In conclusion, under the factors set by Berube and Mass.R.Civ.P. 60(b)(1), there is more than sufficient reason to allow the defendants’ motion to vacate the judgment by confession on grounds of inadvertence, mistake and excusable neglect. The defendants have raised meritorious defenses, especially with regard to their allegations that the plaintiff charged them criminally usurious interest rates. Additionally, the defendants took timely action within days of the default judgment being entered. There is also no showing of substantial prejudice to the plaintiff or any other factor that would weigh heavily against the defendants’ motion. As such, their motion to vacate the judgment is allowed.
ORDER
Defendants’ NRO Boston, LLC and North River Outfitters, NRO Sport, LLC, NRO Edgartown, LLC, Jason Indelicato, and Alice Indelicato’s Motion to Remove Default and File Answer and Affirmative Defenses Late is ALLOWED pursuant to
Mass. R. Civ. P. 55(c) and 60(b). Defendants’ Proposed Answer and Affirmative Defenses shall be docketed.
______________________________
Elizabeth M. Fahey
Justice of the Superior Court
Dated: February , 2017
[1] Plaintiff filed a complaint in New York and obtained an ex parte Attachment in the amount of a New York Judgment on August 16, 2016, never having served or notifying these defendants.

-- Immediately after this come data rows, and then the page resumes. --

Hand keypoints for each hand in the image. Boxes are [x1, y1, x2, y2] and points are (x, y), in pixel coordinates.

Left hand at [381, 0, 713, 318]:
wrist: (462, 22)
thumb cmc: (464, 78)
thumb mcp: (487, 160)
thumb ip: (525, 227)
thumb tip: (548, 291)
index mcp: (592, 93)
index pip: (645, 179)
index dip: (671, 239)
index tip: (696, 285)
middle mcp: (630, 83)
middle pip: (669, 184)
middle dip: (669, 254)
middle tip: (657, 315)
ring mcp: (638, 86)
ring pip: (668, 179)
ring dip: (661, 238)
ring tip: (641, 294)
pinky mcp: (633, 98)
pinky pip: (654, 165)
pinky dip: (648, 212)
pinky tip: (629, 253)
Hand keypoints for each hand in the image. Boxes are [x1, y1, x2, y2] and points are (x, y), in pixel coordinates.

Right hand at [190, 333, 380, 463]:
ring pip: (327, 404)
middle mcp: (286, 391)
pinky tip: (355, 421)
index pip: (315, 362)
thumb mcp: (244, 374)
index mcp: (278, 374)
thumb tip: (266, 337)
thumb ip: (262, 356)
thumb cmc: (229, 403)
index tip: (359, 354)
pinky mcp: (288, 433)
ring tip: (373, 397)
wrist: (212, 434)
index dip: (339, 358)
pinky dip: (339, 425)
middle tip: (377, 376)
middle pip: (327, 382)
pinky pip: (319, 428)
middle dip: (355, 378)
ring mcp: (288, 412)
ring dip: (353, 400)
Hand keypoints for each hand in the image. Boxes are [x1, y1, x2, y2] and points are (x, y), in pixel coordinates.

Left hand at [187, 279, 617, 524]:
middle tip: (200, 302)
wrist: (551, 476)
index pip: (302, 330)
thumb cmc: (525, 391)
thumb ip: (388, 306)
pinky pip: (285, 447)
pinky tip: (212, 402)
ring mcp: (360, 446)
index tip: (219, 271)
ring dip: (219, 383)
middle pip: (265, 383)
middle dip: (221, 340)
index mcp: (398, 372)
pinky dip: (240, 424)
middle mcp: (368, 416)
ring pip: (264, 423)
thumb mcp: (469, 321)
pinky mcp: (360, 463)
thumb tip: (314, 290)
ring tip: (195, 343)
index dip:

Plaintiff made service of this Suffolk Complaint mostly at the last and usual addresses on or about September 13, 2016. Plaintiff claims it served NRO Boston, LLC and North River Outfitters through service on a store manager, which defendants claim is insufficient as she is neither a corporate officer nor a responsible party. Plaintiff then sought to default the defendants on October 5, 2016, and also sought a Rule 55(b)(1) Default Judgment on November 28, 2016 which was allowed on January 3, 2017. (Leighton, J.) In this case, defendants assert plaintiff did not properly serve any of the defendants. Plaintiff attempted to perfect service on defendant NRO Sport, LLC through a clerk who defendants claim is neither a corporate officer nor a responsible party. The docket reflects that plaintiff served Jason Indelicato and Alice Indelicato at their last and usual address, 15 Bird Hill Avenue, Wellesley Hills, MA which each denies receiving. Defendants assert such service is insufficient. Defendants admit to learning of this lawsuit from the Trustee defendant Boston Private Bank, which was served in August 2016 with the Suffolk complaint.
[2] It is undisputed that plaintiff never served the complaint filed in New York on defendants prior to obtaining the Judgment in New York. Defendants only learned of the New York Judgment after plaintiff filed this lawsuit in Suffolk, requesting this court to give full faith and credit to the New York Judgment.
[3] It appears that the Affidavit of Confession of Judgment which states 16% interest rate per annum bears no relationship to the Merchant Agreement which states 15% interest DAILY.
[4] These interest rates are alleged in Defendants’ Memorandum of Law in Support of their Motion to Vacate the Judgment by Confession which Motion to Vacate defendants intend to file in New York, should their motion be allowed here in Suffolk.